Last Updated on April 5, 2021, 12:55 pm ET
This week is Fair Use/Fair Dealing Week, an annual celebration of the important doctrines of fair use and fair dealing. It is designed to highlight and promote the opportunities presented by fair use and fair dealing, celebrate successful stories, and explain these doctrines.
*Cross-posted from Copyright at Harvard Library*
In keeping with tradition, ARL has released a new infographic in celebration of Fair Use/Fair Dealing Week. While I’m a big fan of all of our past infographics (Fair Use Fundamentals, Fair Use in the Day in the Life of College Student and Fair Use Myths and Facts), here’s what I love about this year’s infographic, Fair Use Promotes the Creation of New Knowledge: it reminds us that fair use isn’t just about someone using existing information, but about relying on it for new creations. Fair use facilitates all types of new knowledge, from news reporting to the creation of innovative technological products, to scholarship.
In the digital environment, in particular, creating new high-quality content and disseminating it widely has become easier. User-generated content is highly popular and often relies on fair use. While the Fair Use Promotes the Creation of New Knowledgeinfographic contains several different examples of the type of new information and culture that fair use enables, I want to highlight some great examples of user-generated content, such as fan fiction, remix songs and mashup videos.
One of my favorite examples is this video by Movie Remixer on Youtube which mashes up 66 movie dance scenes from 60 different movies with Justin Timberlake’s 2016 song, “Can’t Stop the Feeling.” The clips are from a very diverse set of movies, ranging from old musicals like Singin’ in the Rain and the King and I, to classics like The Red Shoes and Babes in Arms, to more recent Academy Award Best Picture Winners like Slumdog Millionaire and Silver Linings Playbook, to 1990s comedies like Mrs. Doubtfire and The Mask. The mashup is highly creative and what I found to be particularly impressive was that it uses so many movies that have nothing to do with dancing and that the user/creator didn’t speed or slow down any of the clips to fit the rhythm of the song.
Here’s another excellent mashup, entitled “Mean Disney Girls,” which uses dialogue from the 2004 movie Mean Girls and merges it with clips featuring Disney princesses from Cinderella, Sleeping Beauty, The Little Mermaid and others.

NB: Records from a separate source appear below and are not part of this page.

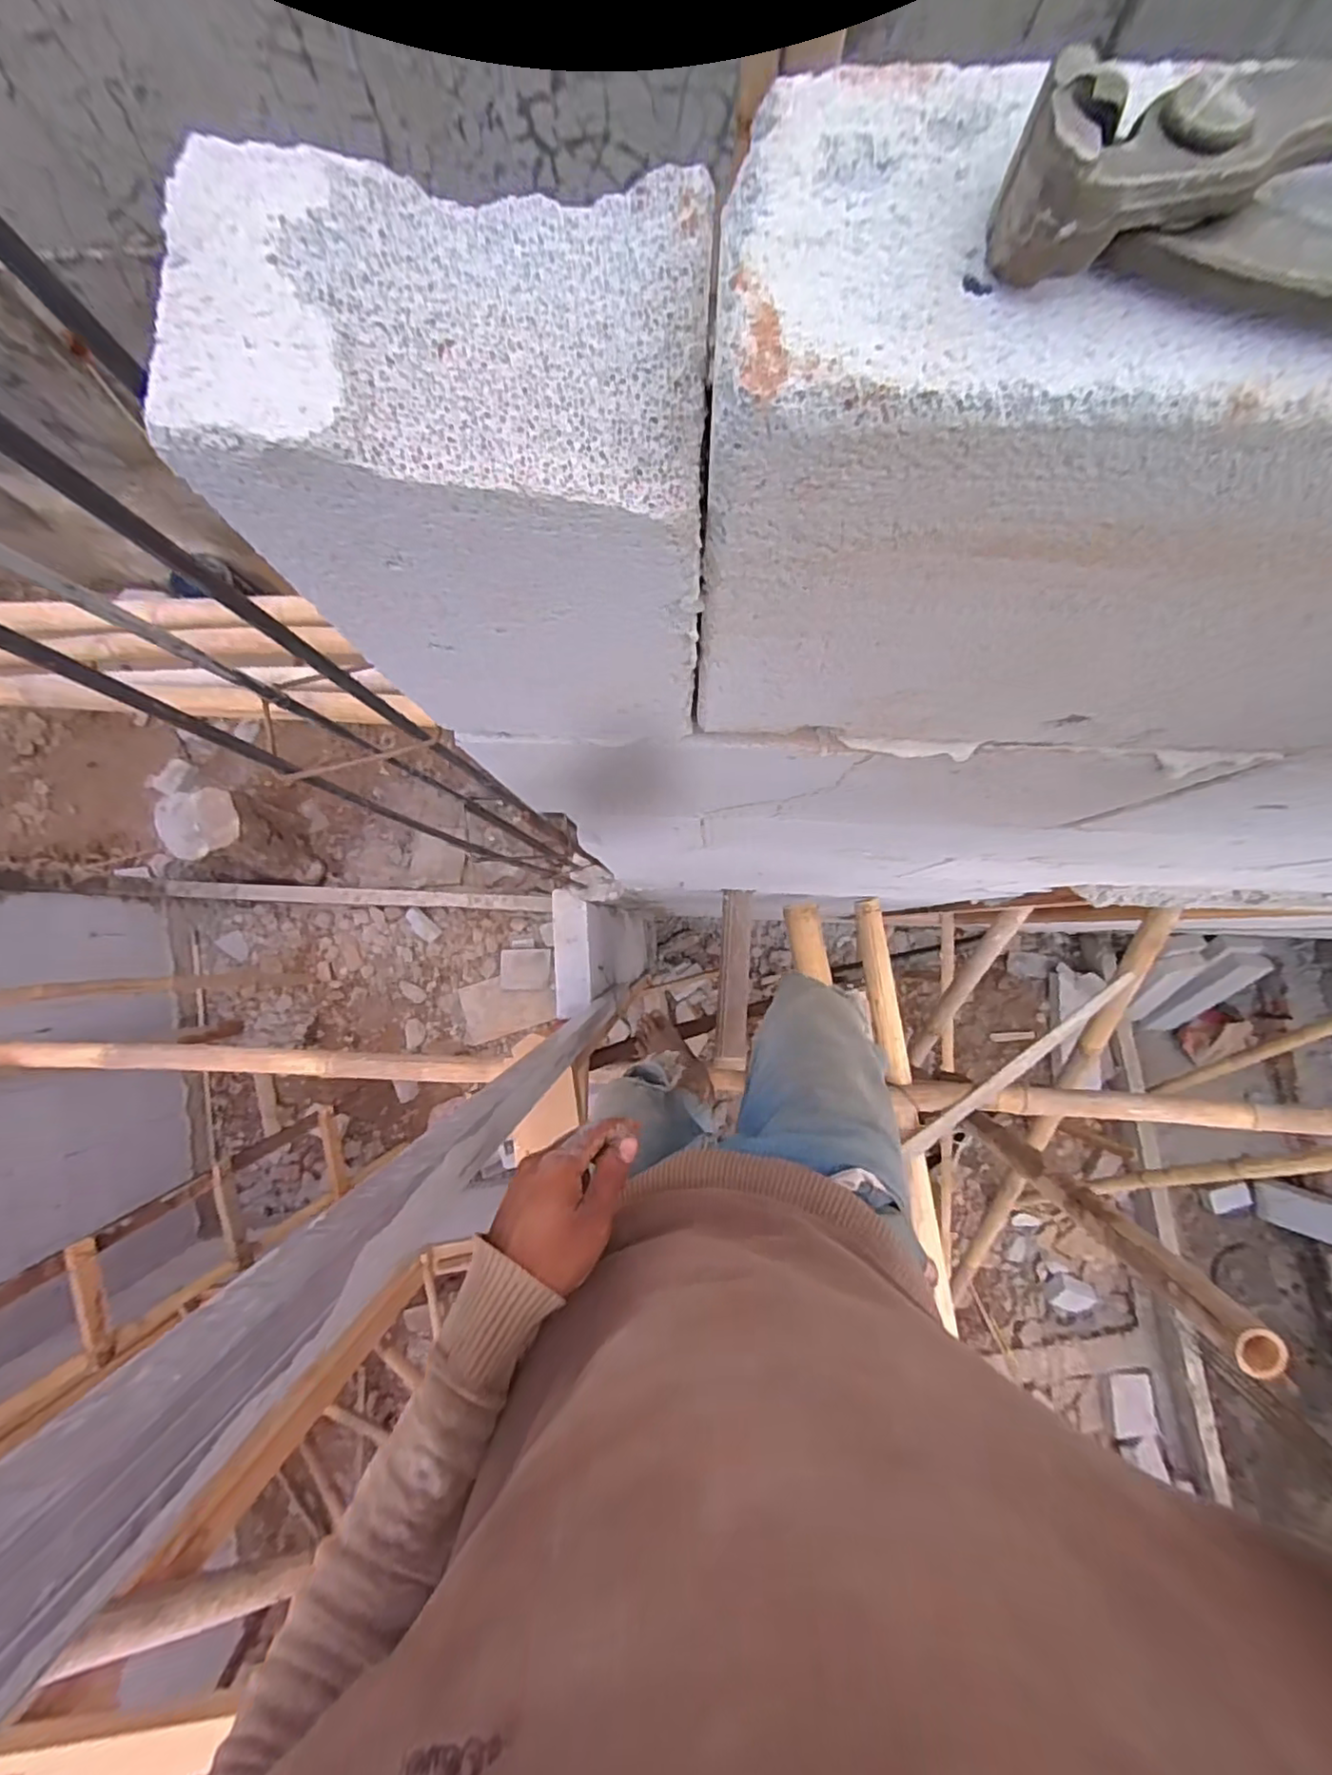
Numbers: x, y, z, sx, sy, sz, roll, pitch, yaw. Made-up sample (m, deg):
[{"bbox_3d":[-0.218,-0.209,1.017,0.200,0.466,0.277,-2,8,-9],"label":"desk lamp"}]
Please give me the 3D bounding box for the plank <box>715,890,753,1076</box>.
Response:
[{"bbox_3d":[0.133,0.176,1.247,0.061,0.027,0.339,3,86,2],"label":"plank"}]

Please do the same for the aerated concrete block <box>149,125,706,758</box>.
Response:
[{"bbox_3d":[-0.048,-0.115,0.228,0.121,0.183,0.085,6,87,2],"label":"aerated concrete block"}]

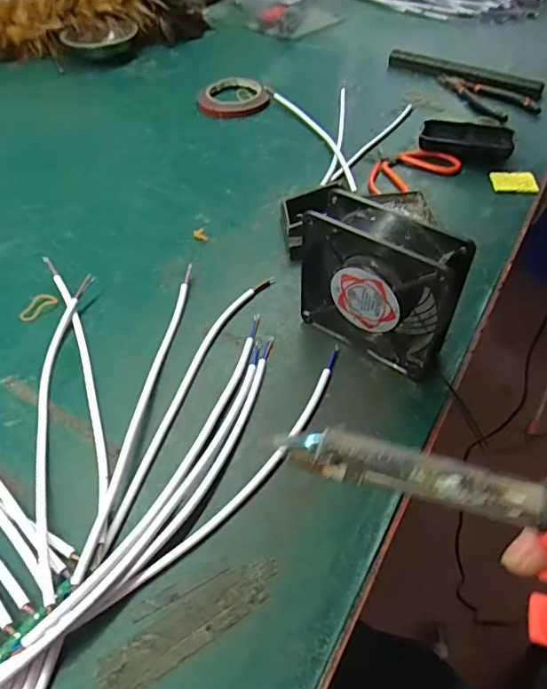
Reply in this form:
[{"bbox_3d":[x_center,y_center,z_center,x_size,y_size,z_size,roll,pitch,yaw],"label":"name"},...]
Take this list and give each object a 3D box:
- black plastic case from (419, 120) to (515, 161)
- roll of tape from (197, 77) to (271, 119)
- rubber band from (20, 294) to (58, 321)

In an example of mashups that go viral, this video has more than 13 million views on YouTube.
User generated content is so popular on YouTube that back in 2015, a Google blog post noted that, “More than 400 hours of video are uploaded to YouTube every minute,” including videos relying on fair use. Because content on the web is often the subject of DMCA takedowns, even if the work is fair use, that same blog post announced:
YouTube will now protect some of the best examples of fair use on YouTube by agreeing to defend them in court if necessary. We are offering legal support to a handful of videos that we believe represent clear fair uses which have been subject to DMCA takedowns. With approval of the video creators, we’ll keep the videos live on YouTube in the U.S., feature them in the YouTube Copyright Center as strong examples of fair use, and cover the cost of any copyright lawsuits brought against them.
While the Ninth Circuit has found that copyright holders must consider fair use in issuing takedown notices in Lenz v. Universal Music Corp., also known as the “dancing baby” case, with automated takedown notices being issued by corporate rightholders, this many not always be the case.
This year, during Fair Use/Fair Dealing Week, I’m celebrating all of the great new works we benefit from thanks to fair use.